Starting with the first line of the data below, copy each line up to and including the one containing "right ear: (14, 111)". Pictures stay out.

-- Data shown follows --

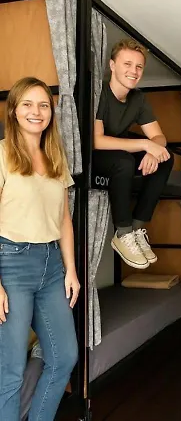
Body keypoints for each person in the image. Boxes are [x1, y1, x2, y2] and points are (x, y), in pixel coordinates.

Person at [0, 77, 80, 420]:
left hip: (52, 266)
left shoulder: (55, 157)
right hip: (11, 265)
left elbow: (63, 220)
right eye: (28, 104)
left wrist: (71, 270)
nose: (37, 111)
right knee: (11, 369)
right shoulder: (2, 153)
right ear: (14, 111)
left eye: (44, 105)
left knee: (64, 357)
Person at [93, 38, 174, 270]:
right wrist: (145, 145)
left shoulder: (138, 98)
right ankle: (123, 232)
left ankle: (137, 229)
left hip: (122, 151)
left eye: (139, 66)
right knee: (124, 162)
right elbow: (97, 141)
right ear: (112, 65)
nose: (134, 71)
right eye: (127, 64)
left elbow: (159, 137)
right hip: (95, 155)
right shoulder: (99, 92)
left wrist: (153, 151)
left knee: (166, 158)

-- Data shown concluded --

Task solution:
Body keypoints for each person in the image. Boxes are [x1, y1, x2, y2] and points are (x, y), in pixel coordinates.

Person at [0, 77, 80, 420]:
left hip: (52, 266)
left shoulder: (55, 157)
right hip: (11, 265)
left elbow: (63, 220)
right eye: (28, 104)
left wrist: (71, 270)
nose: (37, 111)
right knee: (11, 369)
right shoulder: (2, 153)
right ear: (14, 111)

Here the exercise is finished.